Labeling state sanctioned suicide a choice simply makes the bitter pill easier to swallow, much like changing laws to let corporate pollution run amok under the pseudonym of the "Clean Air Act."

By focusing our attention on the end of life debate, the energy we, and others, could devote to improving the overall quality of life, either for oneself or for society, is automatically shifted, if not spent. We simply can't do both adequately. As much as we'd like to believe otherwise there are still only 24 hours in a day. By putting our attention in one place the impact we have somewhere else automatically suffers.

Now imagine, if you will, the changes which could occur if the focus, time, energy and resources brought to helping people die was instead devoted to better preparing us for life with illness or disability. Imagine a world in which making our society useable for all was given the same attention. I doubt we'd recognize the landscape. When looked at from this perspective, whatever personal preferences we individually may hold regarding how we wish to die, seem secondary.

End-of-life choices informed by bigotry rather than understanding can hardly be considered progress.

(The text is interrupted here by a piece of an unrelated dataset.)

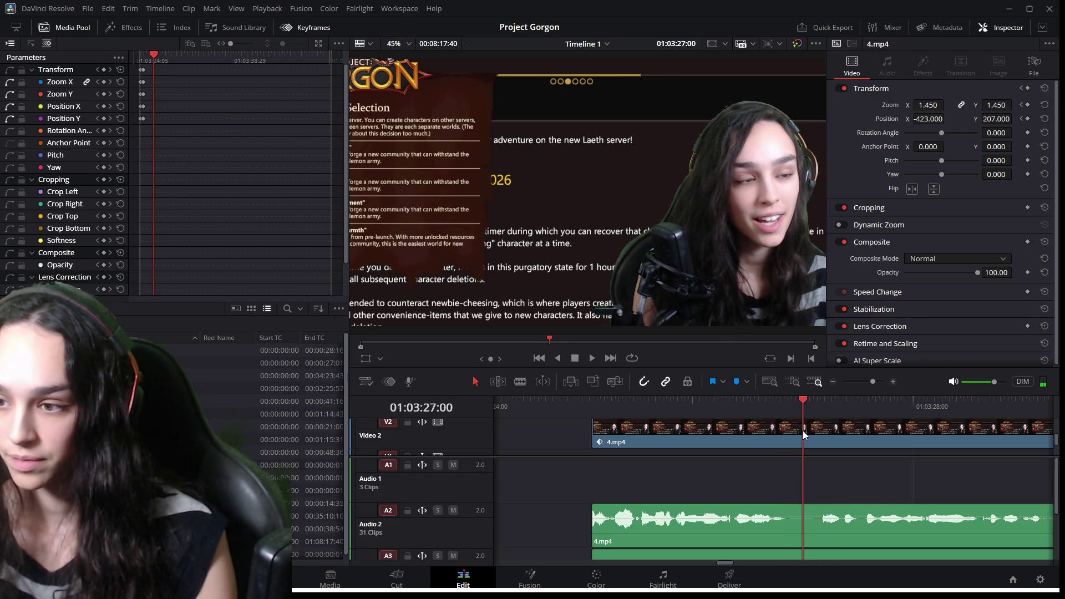
Move the later clip's audio slightly earlier and extend the V2 4.mp4 start to match.
{"action": "left_click", "coordinate": [803, 527]}
{"action": "scroll", "coordinate": [814, 523], "scroll_direction": "down", "scroll_amount": 3}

From a disability rights perspective, I can't help but wonder, what prejudices about disability motivate the architects of so-called "right-to-die" legislation? In what ways does "government-enforced-death" reflect assumptions about the value of disabled people in society? What do we, as individuals and as a sociey, stand to lose by further codifying negative notions about disability, largely based on unfounded fears, by passing them into law?

Tough questions. As they should be.

Lawmakers, pundits and pollsters seem to be more concerned about asking whether or not state sanctioned suicide laws can get the votes or past the courts, than they do about posing the most difficult -- and important -- questions.

As the debate heats up again in California, and in Congress, let's make sure we do.